Open NeMeh21 opened 5 years ago
Sorry for the delay on this. I missed the email notification. 1) Do you think you have enough data for a complete assembly? 2) What does the current assembly look like (length? total contigs?) 3) What lineage are you working in?
Hi, sorry for jumping in. How can I check if I have enough data for assembly?
Depends on the sample but if you coverage is at least 20X, usually you can get plastome. Issues can arise if you are using by-catch from sequence capture or if you have too much data. There can also be an issues if the assembly breaks in the middle of a single copy region or if the assembly loops around the whole plastome more than 1x. If you suspect the former, we will have to chat about how to overcome it. If you have the former, see the troubleshooting section I am adding.
Hi, I encountered same problem. The mentioned NAME_afin_iter2.fa contains a single contig and its length is 115,119 bp. Here are some information may help.
16667700 reads; of these: 16492352 (98.95%) were paired; of these: 15994654 (96.98%) aligned concordantly 0 times 321885 (1.95%) aligned concordantly exactly 1 time 175813 (1.07%) aligned concordantly >1 times
15994654 pairs aligned concordantly 0 times; of these: 85036 (0.53%) aligned discordantly 1 time ---- 15909618 pairs aligned 0 times concordantly or discordantly; of these: 31819236 mates make up the pairs; of these: 31640149 (99.44%) aligned 0 times 27500 (0.09%) aligned exactly 1 time 151587 (0.48%) aligned >1 times
175348 (1.05%) were unpaired; of these: 168512 (96.10%) aligned 0 times 3746 (2.14%) aligned exactly 1 time 3090 (1.76%) aligned >1 times 4.08% overall alignment rate
Use of uninitialized value $final_start in hash element at /data/00/user/user103/software/05.genomic/Fast-Plast/bin/sequence_based_ir_id.pl line 120, <$file> line 2. Use of uninitialized value $final_end in hash element at /data/00/user/user103/software/05.genomic/Fast-Plast/bin/sequence_based_ir_id.pl line 120, <$file> line 2. Argument "" isn't numeric in sort at /data/00/user/user103/software/05.genomic/Fast-Plast/bin/sequence_based_ir_id.pl line 123, <$file> line 2. Argument "" isn't numeric in subtraction (-) at /data/00/user/user103/software/05.genomic/Fast-Plast/bin/sequence_based_ir_id.pl line 125, <$file> line 2.

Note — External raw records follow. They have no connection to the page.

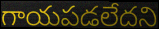
గాయపడలేదని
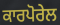
ਕਾਰਪੋਰੇਲ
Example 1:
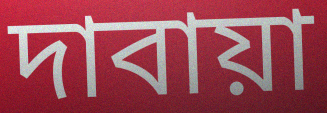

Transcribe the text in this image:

দাবায়া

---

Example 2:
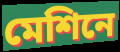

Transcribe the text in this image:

মেশিনে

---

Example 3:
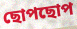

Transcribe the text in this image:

ছোপছোপ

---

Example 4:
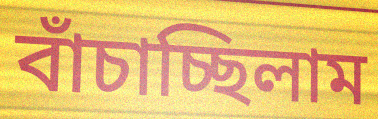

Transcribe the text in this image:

বাঁচাচ্ছিলাম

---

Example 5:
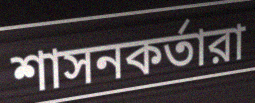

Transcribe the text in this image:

শাসনকর্তারা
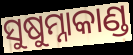
ସୁଷୁମ୍ନାକାଣ୍ଡ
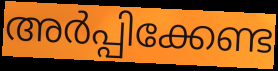
അർപ്പിക്കേണ്ട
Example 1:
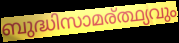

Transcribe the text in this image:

ബുദ്ധിസാമര്ത്ഥ്യവും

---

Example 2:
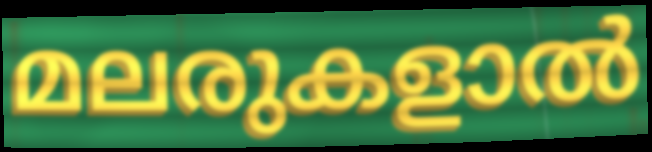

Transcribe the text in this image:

മലരുകളാൽ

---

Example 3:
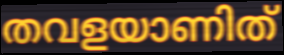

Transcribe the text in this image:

തവളയാണിത്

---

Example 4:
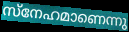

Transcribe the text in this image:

സ്നേഹമാണെന്നു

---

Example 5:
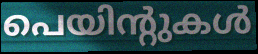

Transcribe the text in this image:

പെയിന്റുകൾ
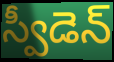
స్వీడెన్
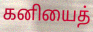
கனியைத்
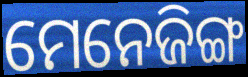
ମେନେଜିଙ୍ଗ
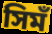
সিমঁ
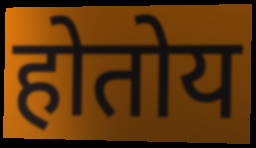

I'm going to construct the phylogenetic tree with the chloroplast genomes. I'm wondering whether the completeness could affect the phylogenetic result or I can just use the afin result? Hope above information could help! Thank you a lot!
Best, Shangzhe
Hi Shangzhe,
Based on what you sent me, my guess is that the scripts to filter out the mitochondrial contamination overfiltered. I say this because your contig of 115,119 bp is about 15K bp too short for what I would expected based on your close relative. This can happen with high coverage. Check the spades contig file for a missing piece, probably the small single copy (~15-20kb) that has a similar coverage to a piece that I suspect is ~80kb. You can pull that contig into the filtered contigs file and rerun afin (see tutorial). Let me know if this doesn't help.
Best, Michael
Hi Michael,
Thanks for your reply. Sorry I didn't find out how to just rerun afin and following steps. Can you tell me more details? By the way I checked the discarded contigs. There was a contig NODE_3_length_18798_cov_18.7286. Should I add it to the filtered contig file?
Best, Shangzhe
Hi Shangzhe,
Check out this page for running afin: https://github.com/afinit/afin. You will want to use the filtered spades contigs file with the other contig you found. For reads, use all the trimmed reads that Fast-Plast produced.
After you do that, look at the troubleshooting.md file on the Fast-Plast page to see what to do next.
Let me know if you still have trouble.
Best, Michael
Hi there! I have been getting the error while completion of final assembly on two separate data-sets. The error is as following "Checking coverage of final assembly. Final assembly is the last afin iteration. 79.0123456790123% of known angiosperm chloroplast genes were recovered in FP-L5_afin_iter2.fa. Could not properly orientate the plastome. Either your plastome does not have an IR or there was an issue with the assembly." How can I proceed further or what changes may I need to make for the completion of final assembly? Thanks.